The highlight of my reading year in 1980, I remember clearly, was Salman Rushdie's Midnight's Children, in which he tells of the partition of India by the British and the catastrophic effects on the people, divided as they were by tribe, religion and race. The narrative of Midnight's Children scooted along, whirled, sparkled and wonderfully entertained as it looked at the impact of power politics and colonialism on the people. For me, Rushdie has never managed to pull that off again.
I couldn't finish The Satanic Verses even though it earned Rushdie a fatwa, a death sentence, from Ayatollah Khomeini. And honestly I finished Shalimar the Clown only because I had to to complete this review.
It's a big sprawling novel set in Kashmir, California and Europe. The main characters interact in cynical and poisonous relationships from which arises an implausible motive for the making of an international terrorist.
First comes India, the daughter of Max Ophuls. Ophuls, an American diplomat of European Jewish origin, is so superlative in the arts of perception, diplomacy, business and the seduction of beautiful women that he grows beyond credibility. Indeed, most of the characters here have various qualities that are unsurpassed, are so inflated by superlatives, they float away into the ether of unreality.
The story opens with the murder of Ophuls by Shalimar and then it goes back to explain that action was sparked by the seduction by Ophuls of Boonyi, Shalimar's beautiful, predator wife. Or rather, she seduced Shalimar to marry him, was quickly petulantly bored by Kashmir, and so seduced Ophuls to secure her flight from Kashmir. Shalimar wreaks his revenge.

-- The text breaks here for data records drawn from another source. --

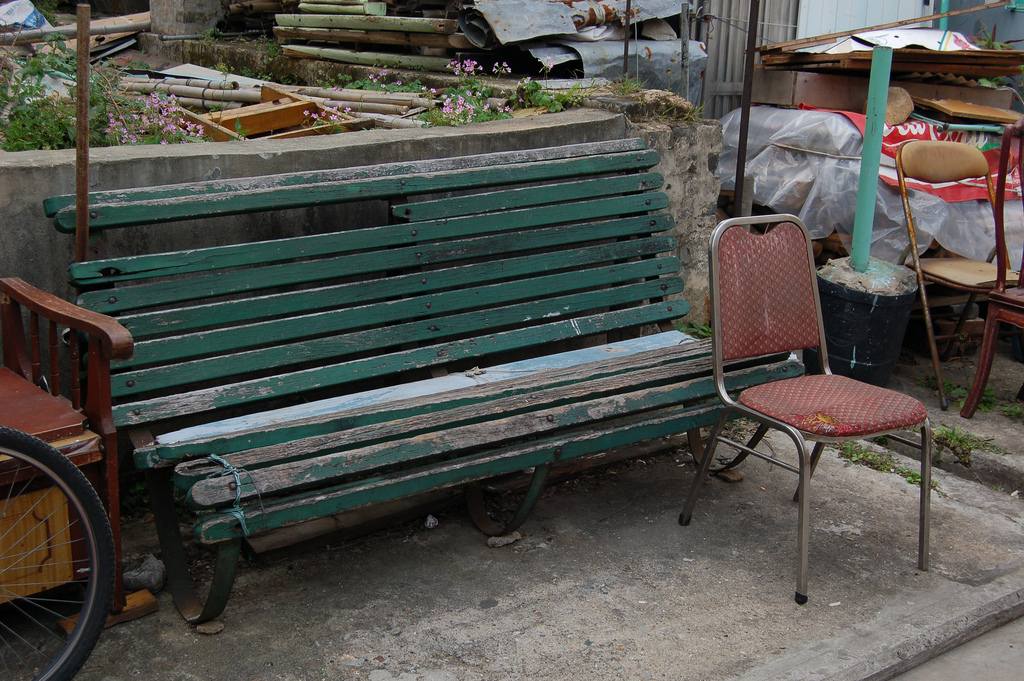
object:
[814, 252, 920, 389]
bucket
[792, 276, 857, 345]
ground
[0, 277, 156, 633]
chair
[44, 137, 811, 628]
bench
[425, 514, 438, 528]
crumpled paper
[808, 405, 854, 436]
seat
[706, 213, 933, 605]
chair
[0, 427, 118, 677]
tire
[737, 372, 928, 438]
seat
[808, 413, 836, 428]
tear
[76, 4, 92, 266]
pole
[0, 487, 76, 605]
spokes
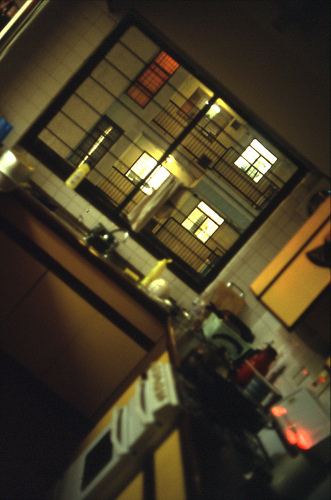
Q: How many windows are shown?
A: 7.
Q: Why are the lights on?
A: It's night time.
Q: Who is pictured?
A: No one.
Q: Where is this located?
A: The kitchen.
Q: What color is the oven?
A: White.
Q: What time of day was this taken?
A: Night time.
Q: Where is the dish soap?
A: By the sing.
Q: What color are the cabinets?
A: Yellow.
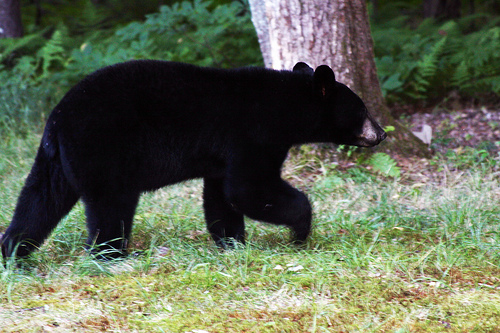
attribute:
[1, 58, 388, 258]
bear — black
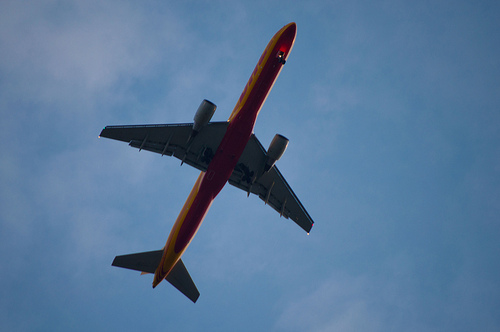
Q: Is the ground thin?
A: Yes, the ground is thin.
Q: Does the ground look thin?
A: Yes, the ground is thin.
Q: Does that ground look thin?
A: Yes, the ground is thin.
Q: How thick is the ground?
A: The ground is thin.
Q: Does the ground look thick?
A: No, the ground is thin.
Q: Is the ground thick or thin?
A: The ground is thin.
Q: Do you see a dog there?
A: No, there are no dogs.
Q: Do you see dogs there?
A: No, there are no dogs.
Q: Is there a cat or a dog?
A: No, there are no dogs or cats.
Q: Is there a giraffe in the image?
A: No, there are no giraffes.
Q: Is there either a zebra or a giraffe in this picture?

Rushdie was born a Muslim in Kashmir and he gives a sure-handed and useful account here of the Kashmir conflict, of the swift change to sectarianism and escalating terrorism wrought by political leaders on a region which had traditionally seen diverse religious groups live together with some unease but a large degree of peace and interdependence.
Indeed, the parts of the story rooted in Kashmir when India and Pakistan are fighting over it are the richest and most readable, but the narrative is still damaged by flatulence, by excessive pointillistic detail. The character Rushdie gets absolutely right, though, someone at once caricatured but grounded, is the local Army commander Colonel (later General) Hammirdev Kachhwaha, as comic a character as you will find in contemporary fiction.
So, a disappointing novel that makes me wonder if Rushdie can ever do again what he once did so brilliantly.
* Gordon McLauchlan is an Auckland writer.